Given problem
Copy the lines below word for word, but leave out the pictures.
::::
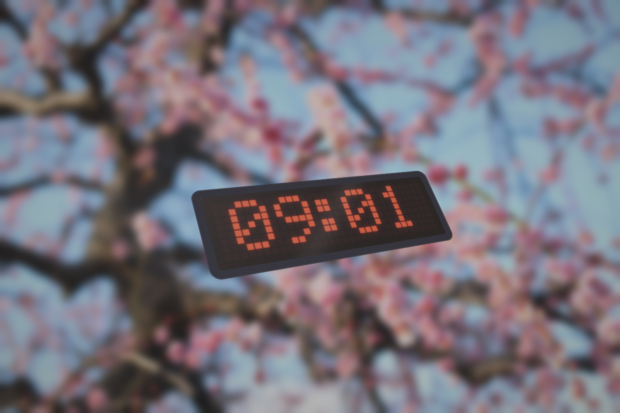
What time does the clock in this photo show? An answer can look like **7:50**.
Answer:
**9:01**
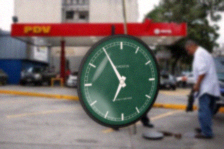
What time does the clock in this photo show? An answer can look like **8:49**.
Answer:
**6:55**
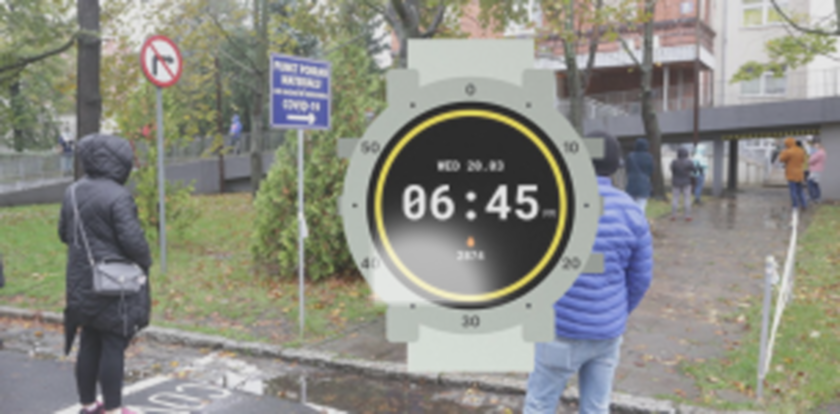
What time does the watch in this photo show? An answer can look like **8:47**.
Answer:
**6:45**
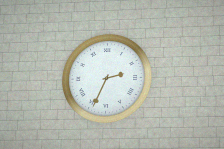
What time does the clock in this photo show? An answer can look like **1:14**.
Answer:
**2:34**
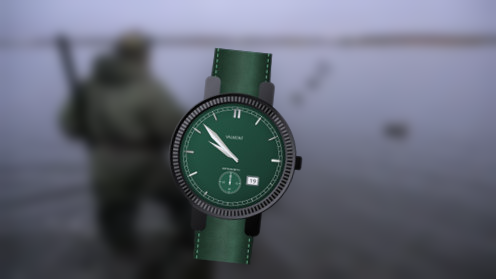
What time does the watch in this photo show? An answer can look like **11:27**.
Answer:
**9:52**
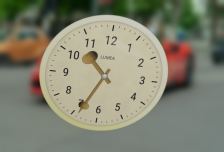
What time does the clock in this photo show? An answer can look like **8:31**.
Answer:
**10:34**
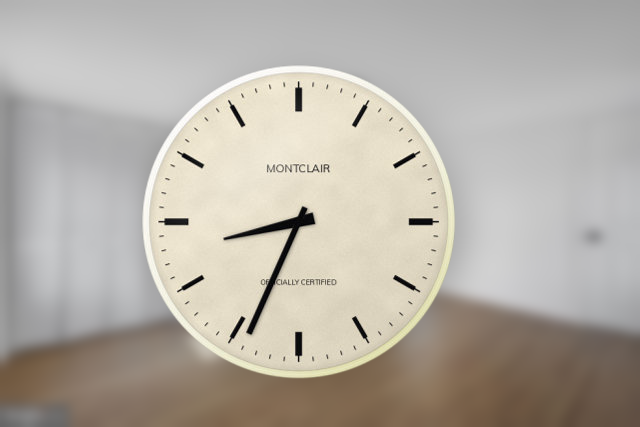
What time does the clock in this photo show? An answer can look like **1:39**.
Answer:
::::
Written response
What time does the clock in this photo show? An answer can look like **7:50**.
Answer:
**9:01**
What time does the clock in this photo show? An answer can look like **8:49**.
Answer:
**6:55**
What time does the watch in this photo show? An answer can look like **8:47**.
Answer:
**6:45**
What time does the clock in this photo show? An answer can look like **1:14**.
Answer:
**2:34**
What time does the watch in this photo show? An answer can look like **11:27**.
Answer:
**9:52**
What time does the clock in this photo show? An answer can look like **8:31**.
Answer:
**10:34**
What time does the clock in this photo show? An answer can look like **1:39**.
Answer:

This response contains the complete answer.